• [Aufgabenstellung]
Ändere im Artikel über Eric Carle den Abschnitt von "Jetzt, da der" bis "durchstecken, vorlesen, staunen.", indem du "Melone" durch "Wassermelone" ersetzt, und gib ihn vollständig wieder.

Die einfachsten und schönsten Geschichten sind es mitunter, die, welche die Millionen erheitern und deren Leben bereichern, hinter denen sich die dunkelsten Erfahrungen eines einzelnen Lebens verbergen. Man mag an Janosch denken oder Astrid Lindgren, von denen das alles ja längst bekannt ist – aber während sein Buch, das weltweit über 50 Millionen mal verkaufte „Die kleine Raupe Nimmersatt“ praktisch jeder kennt, wer hätte es von dessen Schöpfer Eric Carle gewusst?
Jetzt, da der Autor im Alter von 91 Jahren an Nierenversagen in New York gestorben ist, gilt es also, sich noch einmal zu erfreuen an: einem Apfel und zwei Birnen, drei Pflaumen und vier Erdbeeren, fünf Orangen und einem Stück Schokoladenkuchen, einer Eiswaffel und einer sauren Gurke, einer Scheibe Käse und einem Stück Wurst, einem Lolli und einem Stück Früchtebrot, einem Würstchen und einem Törtchen – und schließlich einem Stück Melone. Durch das alles hat sich jene kleine Raupe von Loch in der Seite zu Loch in der Seite gefressen, bis sie am Schluss, nach Bauschmerzen und Verpuppung, zum Schmetterling wird. Oh, Wunder: Natur! Immer wieder blättern, Finger durchstecken, vorlesen, staunen.

Gespeicherte Einträge aus einer Sammlung
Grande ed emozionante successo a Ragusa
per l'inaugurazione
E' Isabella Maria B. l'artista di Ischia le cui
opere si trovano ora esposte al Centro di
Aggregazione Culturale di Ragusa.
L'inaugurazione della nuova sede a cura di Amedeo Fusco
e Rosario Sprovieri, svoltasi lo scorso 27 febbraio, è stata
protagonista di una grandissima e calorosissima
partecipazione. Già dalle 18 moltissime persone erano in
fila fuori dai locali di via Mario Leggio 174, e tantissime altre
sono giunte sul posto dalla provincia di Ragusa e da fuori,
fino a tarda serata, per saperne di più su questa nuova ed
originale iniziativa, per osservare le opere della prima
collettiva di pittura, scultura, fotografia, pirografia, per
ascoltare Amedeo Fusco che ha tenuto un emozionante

• [Antwort zur Aufgabe]
Jetzt, da der Autor im Alter von 91 Jahren an Nierenversagen in New York gestorben ist, gilt es also, sich noch einmal zu erfreuen an: einem Apfel und zwei Birnen, drei Pflaumen und vier Erdbeeren, fünf Orangen und einem Stück Schokoladenkuchen, einer Eiswaffel und einer sauren Gurke, einer Scheibe Käse und einem Stück Wurst, einem Lolli und einem Stück Früchtebrot, einem Würstchen und einem Törtchen – und schließlich einem Stück Wassermelone. Durch das alles hat sich jene kleine Raupe von Loch in der Seite zu Loch in der Seite gefressen, bis sie am Schluss, nach Bauschmerzen und Verpuppung, zum Schmetterling wird. Oh, Wunder: Natur! Immer wieder blättern, Finger durchstecken, vorlesen, staunen.